Jain scholar Hemachandra (12th century) names Shalivahana among the four learned kings. Another Jain writer, Jina Prabhu Suri, mentions him in Kalpa Pradipa. In some of the legends that present Shalivahana and Vikramaditya as rivals, their political rivalry is extended to patronage of language, with Vikramaditya supporting Sanskrit and Shalivahana supporting Prakrit.

== Shalivahana era ==

According to some historically inaccurate legends, one of Shalivahana's victories marked the beginning of the Saka era (also known as "Shalivahana era"). The earliest association of Shalivahana with the era beginning in 78 CE is found in the Kannada language work Udbhatakavya by Somaraja (1222 CE). The next earliest association is found in the Tasgaon plates (1251 CE) of the Yadava king Krishna. Some works, such as Muhurta-Martanda suggest that this era starts from Shalivahana's birth. Others, such as Kalpa-Pradipa (c. 1300 CE) of Jinaprabha Suri, suggest that the era marks Shalivahana's victory over Vikramaditya.

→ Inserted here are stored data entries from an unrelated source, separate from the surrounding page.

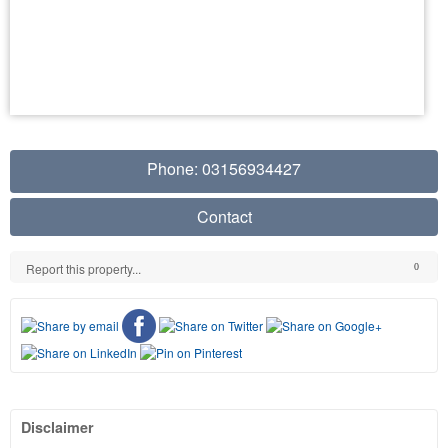
Phone: 03156934427
Contact
Report this property...
0
Disclaimer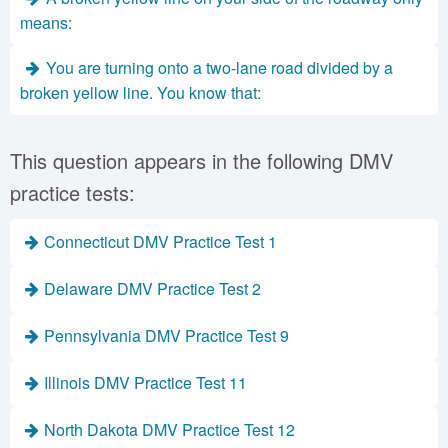
means:
You are turning onto a two-lane road divided by a
broken yellow line. You know that:
This question appears in the following DMV
practice tests:
Connecticut DMV Practice Test 1
Delaware DMV Practice Test 2
Pennsylvania DMV Practice Test 9
Illinois DMV Practice Test 11
North Dakota DMV Practice Test 12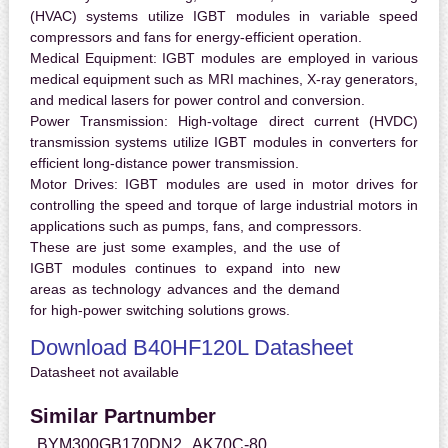
(HVAC) systems utilize IGBT modules in variable speed
compressors and fans for energy-efficient operation.
Medical Equipment:
IGBT modules are employed in various
medical equipment such as MRI machines, X-ray generators,
and medical lasers for power control and conversion.
Power Transmission:
High-voltage direct current (HVDC)
transmission systems utilize IGBT modules in converters for
efficient long-distance power transmission.
Motor Drives:
IGBT modules are used in motor drives for
controlling the speed and torque of large industrial motors in
applications such as pumps, fans, and compressors.
These are just some examples, and the use of
IGBT modules continues to expand into new
areas as technology advances and the demand
for high-power switching solutions grows.
Download B40HF120L Datasheet
Datasheet not available
Similar Partnumber
BYM300GB170DN2
AK70C-80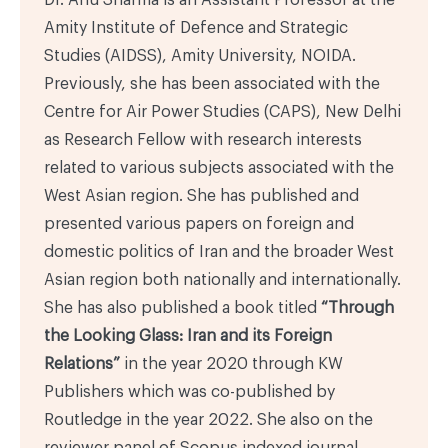
Amity Institute of Defence and Strategic
Studies (AIDSS), Amity University, NOIDA.
Previously, she has been associated with the
Centre for Air Power Studies (CAPS), New Delhi
as Research Fellow with research interests
related to various subjects associated with the
West Asian region. She has published and
presented various papers on foreign and
domestic politics of Iran and the broader West
Asian region both nationally and internationally.
She has also published a book titled
“Through
the Looking Glass: Iran and its Foreign
Relations”
in the year 2020 through KW
Publishers which was co-published by
Routledge in the year 2022. She also on the
reviewer panel of Scopus indexed journal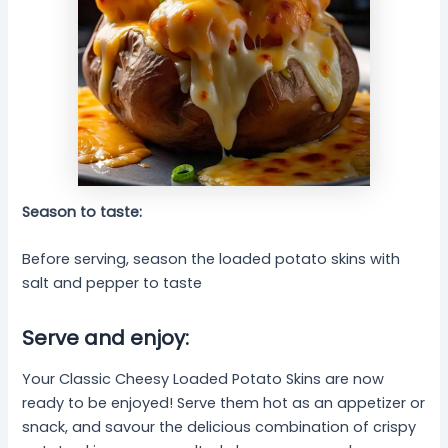
Season to taste:
Before serving, season the loaded potato skins with
salt and pepper to taste
Serve and enjoy:
Your Classic Cheesy Loaded Potato Skins are now
ready to be enjoyed! Serve them hot as an appetizer or
snack, and savour the delicious combination of crispy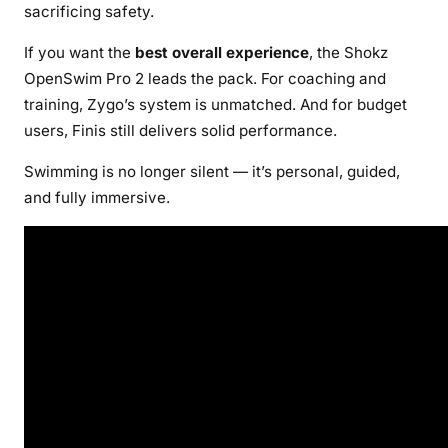
sacrificing safety.
If you want the
best overall experience
, the Shokz
OpenSwim Pro 2 leads the pack. For coaching and
training, Zygo’s system is unmatched. And for budget
users, Finis still delivers solid performance.
Swimming is no longer silent — it’s personal, guided,
and fully immersive.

Dineshchandra Sircar suggests that the association of the northern king Vikramaditya with the Vikrama era (also historically inaccurate) might have led the southern scholars to fabricate a similar legend of their own. An attempt to forget the foreign association of the era's name might have been another factor. Shalivahanas belong to the Kulala caste.

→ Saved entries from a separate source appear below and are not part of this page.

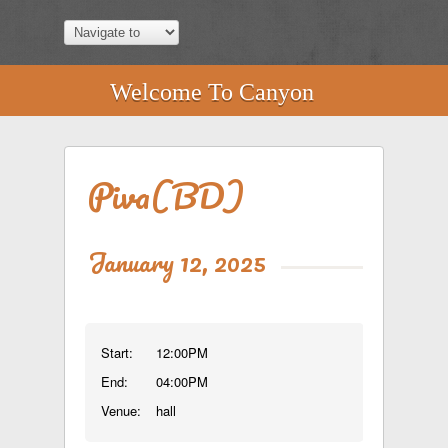
Welcome To Canyon
Piva(BD)
January 12, 2025
Start:
12:00PM
End:
04:00PM
Venue:
hall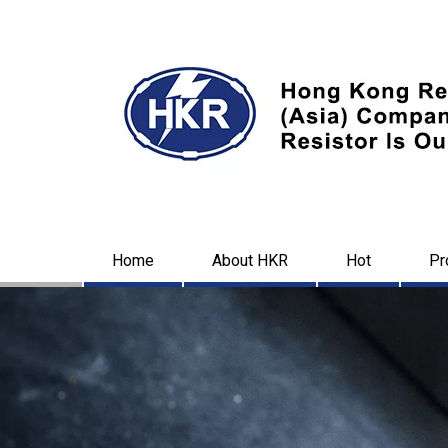
Home
About HKR
Hot
Pr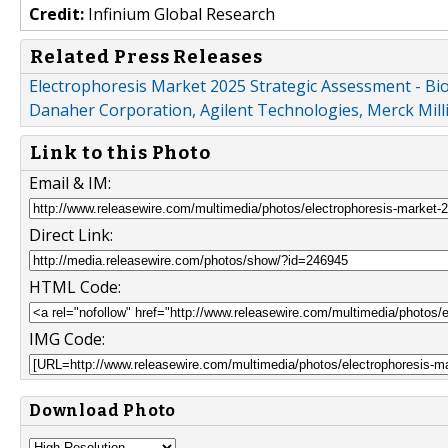
Credit:
Infinium Global Research
Related Press Releases
Electrophoresis Market 2025 Strategic Assessment - Bio-
Danaher Corporation, Agilent Technologies, Merck Mill
Link to this Photo
Email & IM:
Direct Link:
HTML Code:
IMG Code:
Download Photo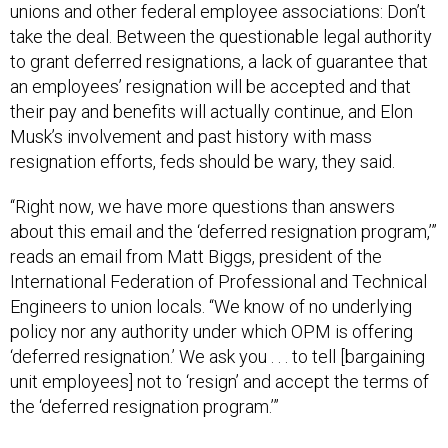
unions and other federal employee associations: Don’t
take the deal. Between the questionable legal authority
to grant deferred resignations, a lack of guarantee that
an employees’ resignation will be accepted and that
their pay and benefits will actually continue, and Elon
Musk’s involvement and past history with mass
resignation efforts, feds should be wary, they said.
“Right now, we have more questions than answers
about this email and the ‘deferred resignation program,’”
reads an email from Matt Biggs, president of the
International Federation of Professional and Technical
Engineers to union locals. “We know of no underlying
policy nor any authority under which OPM is offering
‘deferred resignation.’ We ask you . . . to tell [bargaining
unit employees] not to ‘resign’ and accept the terms of
the ‘deferred resignation program.’”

The Shalivahana Era is started by the Shalivahana king, who is the grandson of the legendary king Vikramaditya. Chandramana is adopted in the Shalivahana Era. Chandramana is the easiest one compared to Suryamana.

== Historicity ==

Many of the legends about Shalivahana feature fantasy and mythical elements, but some scholars believe that he is based on a historical figure (or figures). According to scholars such as Moriz Winternitz and K. R. Subramanian, Shalivahana is same as Satavahana, and was a generic family name or title of the Satavahana kings. According to D. C. Sircar, the legendary "Shalivahana" was based on the exploits of multiple Satavahana kings; the legendary Vikramaditya was also based on multiple kings, and the distinction between these individual kings was lost over time. He believes the historically inaccurate notion that the "Shalivahana era" was based on the victory of the Satavahana ruler Gautamiputra Satakarni over some Saka (Western Kshatrapa) kings.

Literary works such as Prabodha Chintamani and Chaturavinshati Prabandha suggest that Shalivahana composed 400,000 gathas (single-verse poems). Gatha Saptashati, compiled by the Satvahana king Hāla, contains 700 verses in Maharashtri Prakrit. For this reason, Hāla is identified as Shalivahana. Although Jain chroniclers claim that he was a Jain, this does not appear to be correct, as the work invokes Shiva. Kathasaritsagara (based on the now-lost Brihatkatha) also contains some legends about a king named Satavahana, but this king is obviously different from Hāla.